### THE PROBLEM
Whenever a line of the listing contains the string "elbow", return that line.

____________________

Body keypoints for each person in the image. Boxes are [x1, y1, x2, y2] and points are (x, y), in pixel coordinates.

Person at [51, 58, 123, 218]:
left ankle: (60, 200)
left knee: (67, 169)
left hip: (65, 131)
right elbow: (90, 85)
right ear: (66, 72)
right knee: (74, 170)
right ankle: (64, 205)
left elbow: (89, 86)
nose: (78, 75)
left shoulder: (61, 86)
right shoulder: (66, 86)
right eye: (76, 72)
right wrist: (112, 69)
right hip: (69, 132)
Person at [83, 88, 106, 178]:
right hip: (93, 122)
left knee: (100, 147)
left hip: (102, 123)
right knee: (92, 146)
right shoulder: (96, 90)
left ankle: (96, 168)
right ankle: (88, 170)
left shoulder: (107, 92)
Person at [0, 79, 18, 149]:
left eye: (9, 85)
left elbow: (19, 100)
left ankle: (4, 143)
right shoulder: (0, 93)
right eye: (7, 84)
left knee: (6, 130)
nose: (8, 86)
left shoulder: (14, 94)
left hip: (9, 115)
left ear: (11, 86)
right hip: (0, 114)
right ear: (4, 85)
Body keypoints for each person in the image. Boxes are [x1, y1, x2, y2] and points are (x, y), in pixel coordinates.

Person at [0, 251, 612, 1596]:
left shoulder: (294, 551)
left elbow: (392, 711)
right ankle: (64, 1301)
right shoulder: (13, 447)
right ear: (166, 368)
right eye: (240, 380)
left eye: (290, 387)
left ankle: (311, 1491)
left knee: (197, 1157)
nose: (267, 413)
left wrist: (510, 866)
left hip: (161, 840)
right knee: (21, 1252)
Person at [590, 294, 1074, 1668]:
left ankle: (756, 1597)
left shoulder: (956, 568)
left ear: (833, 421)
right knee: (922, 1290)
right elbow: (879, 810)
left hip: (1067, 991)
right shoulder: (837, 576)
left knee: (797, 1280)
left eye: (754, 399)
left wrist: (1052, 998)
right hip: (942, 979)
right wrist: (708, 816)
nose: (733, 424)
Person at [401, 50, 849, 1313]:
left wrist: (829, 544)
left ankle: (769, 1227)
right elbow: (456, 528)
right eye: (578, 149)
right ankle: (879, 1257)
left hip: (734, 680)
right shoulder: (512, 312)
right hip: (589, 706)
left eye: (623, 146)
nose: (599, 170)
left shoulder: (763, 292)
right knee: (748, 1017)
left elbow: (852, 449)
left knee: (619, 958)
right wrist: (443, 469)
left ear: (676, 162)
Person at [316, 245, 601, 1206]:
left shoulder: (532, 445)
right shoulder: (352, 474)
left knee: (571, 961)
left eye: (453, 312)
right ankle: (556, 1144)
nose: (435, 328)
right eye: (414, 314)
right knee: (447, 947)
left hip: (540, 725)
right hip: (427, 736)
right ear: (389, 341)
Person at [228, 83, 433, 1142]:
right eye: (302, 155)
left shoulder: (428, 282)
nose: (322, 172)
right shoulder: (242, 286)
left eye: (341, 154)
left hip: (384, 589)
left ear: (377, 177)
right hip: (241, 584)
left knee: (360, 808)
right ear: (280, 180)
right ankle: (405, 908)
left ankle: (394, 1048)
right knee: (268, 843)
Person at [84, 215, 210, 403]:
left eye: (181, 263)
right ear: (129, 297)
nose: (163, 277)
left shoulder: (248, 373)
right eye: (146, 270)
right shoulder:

____________________

### COMPLETED TASK
right elbow: (90, 85)
left elbow: (89, 86)
left elbow: (19, 100)
left elbow: (392, 711)
right elbow: (879, 810)
right elbow: (456, 528)
left elbow: (852, 449)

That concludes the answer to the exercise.